# Moving to Arkansas



## AztekShine (Mar 29, 2012)

11 days and counting. House is lined up! NIce refineing spot. And if this ore I'm lookn at is worth 2 sheets I'll be doing a lil R&R .....relaxation and refineing. It would almost be too perfect. I'd get all weird and have to get a job at Mickey d's just to stay sane! :twisted:

By the way I'm going to be in NWA if anyone needs to know. I'm prolly gona need nitric.


----------



## AztekShine (Apr 12, 2012)

Made it! Safe and sound.


----------



## supercharged04 (Apr 12, 2012)

Congratulations. I hope to be moving myself very soon.


----------



## Barren Realms 007 (Apr 12, 2012)

Another one moving to Arkansas. What is this invasion of the gold snatchers. I thought we were safe here and that no one could stand red necks...


----------



## AztekShine (Apr 13, 2012)

Bawhahaha! I grew up with a confederate flag on a 40' pole in my front yard! :shock:


----------



## Geo (Apr 13, 2012)

a confederate flag makes you a redneck?


----------



## TXWolfie (Apr 13, 2012)

Geo said:


> a confederate flag makes you a redneck?
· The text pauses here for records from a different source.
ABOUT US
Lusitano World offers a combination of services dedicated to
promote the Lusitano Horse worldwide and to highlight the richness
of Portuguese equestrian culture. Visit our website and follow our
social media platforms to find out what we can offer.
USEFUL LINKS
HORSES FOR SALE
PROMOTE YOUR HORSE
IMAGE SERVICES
Nope a pair of farmer jeans and a straw hat with more cars rusting on the front lawn than working appliances on the porch, I think that will constitue for redneckism.


----------



## AztekShine (Apr 13, 2012)

Geo said:


> a confederate flag makes you a redneck?




lol No Geo. its just a good indacator! :lol:


----------



## Barren Realms 007 (Apr 13, 2012)

AztekShine said:


> Geo said:
> 
> 
> > a confederate flag makes you a redneck?
> ...



Don't forget the beer can statues...


Ohhh, and if you hear banjo music, RUN... :twisted:


----------



## AztekShine (Apr 17, 2012)

I have a tendacy to run toward banjo music :mrgreen:


----------